Julien Bryan
Adapted from Wikipedia · Discoverer experience
Julien Hequembourg Bryan was an American photographer, filmmaker, and documentarian. He was born on May 23, 1899, in Titusville, Pennsylvania and passed away on October 20, 1974. Bryan is best known for his work capturing everyday life in Poland, the Soviet Union, and Nazi Germany from 1935 to 1939, just before and at the start of the Second World War.
His important work showed the world what was happening during a very difficult time. One of his most famous films is called Siege. This film tells the story of how Poland defended its capital city against Nazi Germany in September 1939. The film is kept at the Steven Spielberg Film and Video Archive at the United States Holocaust Memorial Museum and can be watched online in a special, high-quality version.
For his efforts in sharing the truth about what happened during the Invasion of Poland, Bryan was given a special award called the Decoration of Honor Meritorious for Polish Culture during his last visit to Poland in 1974. His work remains important today as it helps us understand history better.
Before World War II
Bryan grew up in a family that valued helping others. When he was just seventeen, he joined the American Field Service to help during World War I. He drove an ambulance for the French Army in places like Verdun and the Argonne. After the war, he studied at Princeton University and later at Union Theological Seminary, but decided not to become a minister.

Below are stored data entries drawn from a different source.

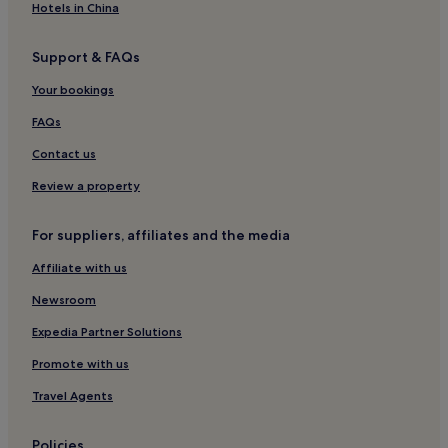
Hotels in China
Support & FAQs
Your bookings
FAQs
Contact us
Review a property
For suppliers, affiliates and the media
Affiliate with us
Newsroom
Expedia Partner Solutions
Promote with us
Travel Agents
Policies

He began traveling the world, taking photographs and making films. He shared his experiences through slideshow lectures and sold his films to different companies. His travels took him to many places, including China, the Caucasus, Georgia, the Soviet Union, Poland, Germany, Switzerland, and the Netherlands. In Germany, his films showed everyday life and important events, which were later used in American films. Bryan’s work gave people a glimpse into what life was like in these countries before World War II.
World War II
Julien Bryan traveled to Warsaw, Poland, just as Germany invaded the country in September 1939. He was the only foreign journalist there at the time. With cameras and film, he documented the Siege of Warsaw and the bombing of the city by German forces.
During his time in Warsaw, Bryan made an appeal through Polish Radio for help from the American president, Franklin Delano Roosevelt, for civilians being targeted. He later left Warsaw and smuggled his films out to share his important images with the world. His work appeared in magazines like Life and Look, and he created a short documentary film called Siege, which was nominated for an Academy Award.
After World War II
Bryan returned to Poland in 1946 as part of an official UNRRA group, visiting Gdańsk and Warsaw. His Kodachrome footage of recently destroyed Gdańsk is likely the first film taken in the city after the war.
In 1958, Bryan went back to Poland and shared one hundred of his 1939 photos from Warsaw. He worked with the newspaper Express Wieczorny, publishing a page of these old pictures in each issue. The newspaper asked readers if they recognized anything in the photos and invited them to share their stories. This helped Bryan connect with many people in his pictures. He wrote about these experiences in a book titled Warsaw: 1939 siege, 1959 Warsaw Revisited, published in Poland in 1959.
In 1945, Bryan started the International Film Foundation (IFF) and created short documentary films for schools for the rest of his career. His son Sam joined IFF in 1960. Bryan passed away in 1974, just two months after receiving a special award from the Polish government for his photography. After his death, Sam took over IFF. In 2003, Sam donated his father’s photographs and films from wartime Europe to the United States Holocaust Memorial Museum. Many of Bryan's works are now kept by the Library of Congress and the United States Holocaust Memorial Museum's Steven Spielberg Film and Video Archive. In 2006, his film Siege was chosen for the National Film Registry of the US by the Librarian of Congress. It was also nominated for an important film award.
In 2010, a documentary film called Korespondent Bryan was shown in Warsaw, using Bryan's 1939 footage along with new archival material.
Honours
In 2022, the President of Poland Andrzej Duda gave Bryan the Virtus et Fraternitas Medal for his important work in showing life during World War II in Poland.